**Required actions**
[A] Write out the passage of the article on homegrown terrorism in Europe, everything from "Interestingly, the common" down to "different social groups.".
[B] Convert everything in the records from the line containing "Page size: 2001x1125." down to the end of the records into a JSON list of strings, one string per line, omitting blank lines.

**Document**
☆ ☆ ☆ ☆
Europe is yet to recover from the shock of the ISIS attacks in Manchester. What makes Europeans terrified is not just the threat of future attacks, but the strange fact that the identified “soldiers of the Islamic State” are young insiders to the continent. Like all other recent terrorist assaults, the 22-year-old Manchester attacker is a second-generation European Muslim, born to a Libyan refugee family. British Muslim leaders, amid fears of an Islamophobic backlash, have raised concerns about the radicalisation of urban youth.

The periodically recurring suicide bombings — alongside the “lone wolf” truck attacks on the crowd and shootings attacks on Charlie Hebdo magazine — frighten many Europeans into thinking that their open and multicultural society cannot flourish in the presence of a substantial Muslim population. Even secular people have started questioning the compatibility of Western liberal values with the ‘inherent’ fundamentalism in Islam.

The terror attacks, unleashing against the backdrop of a large influx of Syrian refugees, raise a question that resonates well with the growing far-right politics of Europe: ‘What’s wrong with Islam?’ That is a conspicuous shift from the old, established question: “What’s wrong with the Islamic terrorists?”.

Interestingly, the common man’s perception of homegrown terrorism in Europe is in line with what political scientist Samuel Huntington calls the “clash of civilisations”. In 1993, Huntington predicted that “the conflicts of the future will occur along the cultural fault lines separating civilisations”. He theorised that foundational differences between Islamic and the Western civilisations would be a perpetual source for surging conflicts. This controversial proposition needs to be scrutinised; specifically whether the homegrown terror in Europe have its roots in the ‘incompatibility’ of Islam, or rather the result of socio-economic imbalances between different social groups.

Second-generation question

The first generation Muslim immigrants in Europe, mostly from the erstwhile colonies, are either guest workers filling the labor shortage or political refugees. Many of them hail from remote villages; have less schooling, quite conservative, and deeply religious. Even after settling down in Europe they maintain a meagre living, quite secluded from the mainstream society.
☆ ☆ ☆ ☆
**Supplied records**
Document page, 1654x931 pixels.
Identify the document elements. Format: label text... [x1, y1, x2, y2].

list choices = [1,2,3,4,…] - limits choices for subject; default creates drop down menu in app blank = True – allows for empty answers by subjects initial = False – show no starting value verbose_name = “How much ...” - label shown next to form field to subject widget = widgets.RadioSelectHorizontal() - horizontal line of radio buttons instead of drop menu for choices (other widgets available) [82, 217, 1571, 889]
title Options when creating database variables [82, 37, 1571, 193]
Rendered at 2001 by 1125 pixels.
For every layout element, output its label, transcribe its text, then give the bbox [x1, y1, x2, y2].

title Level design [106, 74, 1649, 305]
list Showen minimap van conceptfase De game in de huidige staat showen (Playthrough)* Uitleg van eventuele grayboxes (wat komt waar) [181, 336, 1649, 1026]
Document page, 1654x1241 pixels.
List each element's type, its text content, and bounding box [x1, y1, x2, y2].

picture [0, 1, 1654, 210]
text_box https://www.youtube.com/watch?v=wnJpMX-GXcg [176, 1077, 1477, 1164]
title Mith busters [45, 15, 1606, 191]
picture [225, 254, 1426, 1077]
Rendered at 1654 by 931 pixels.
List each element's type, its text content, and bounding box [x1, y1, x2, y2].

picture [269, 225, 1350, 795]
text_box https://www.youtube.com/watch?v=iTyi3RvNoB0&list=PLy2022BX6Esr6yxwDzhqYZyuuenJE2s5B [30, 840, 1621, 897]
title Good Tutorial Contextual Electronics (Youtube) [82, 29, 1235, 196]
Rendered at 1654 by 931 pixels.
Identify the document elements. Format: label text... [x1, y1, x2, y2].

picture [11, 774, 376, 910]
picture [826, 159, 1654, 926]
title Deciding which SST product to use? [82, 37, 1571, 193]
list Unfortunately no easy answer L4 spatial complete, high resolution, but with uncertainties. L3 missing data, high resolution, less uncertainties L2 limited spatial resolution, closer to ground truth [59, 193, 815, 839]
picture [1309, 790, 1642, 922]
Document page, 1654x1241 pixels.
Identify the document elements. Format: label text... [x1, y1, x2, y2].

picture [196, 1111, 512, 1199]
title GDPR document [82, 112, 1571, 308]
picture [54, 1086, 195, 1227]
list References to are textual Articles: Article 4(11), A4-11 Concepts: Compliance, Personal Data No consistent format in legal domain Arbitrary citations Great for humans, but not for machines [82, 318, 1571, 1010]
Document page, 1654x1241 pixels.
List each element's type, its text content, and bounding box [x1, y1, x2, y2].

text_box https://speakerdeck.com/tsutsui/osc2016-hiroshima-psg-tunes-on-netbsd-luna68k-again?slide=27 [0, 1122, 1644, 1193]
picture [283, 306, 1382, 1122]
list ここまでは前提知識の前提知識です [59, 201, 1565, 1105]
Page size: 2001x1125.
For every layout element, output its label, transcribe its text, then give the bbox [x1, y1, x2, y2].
☆ ☆ ☆ ☆
**Solutions by task**
[A]
Interestingly, the common man’s perception of homegrown terrorism in Europe is in line with what political scientist Samuel Huntington calls the “clash of civilisations”. In 1993, Huntington predicted that “the conflicts of the future will occur along the cultural fault lines separating civilisations”. He theorised that foundational differences between Islamic and the Western civilisations would be a perpetual source for surging conflicts. This controversial proposition needs to be scrutinised; specifically whether the homegrown terror in Europe have its roots in the ‘incompatibility’ of Islam, or rather the result of socio-economic imbalances between different social groups.

[B]
[
  "Page size: 2001x1125.",
  "For every layout element, output its label, transcribe its text, then give the bbox [x1, y1, x2, y2]."
]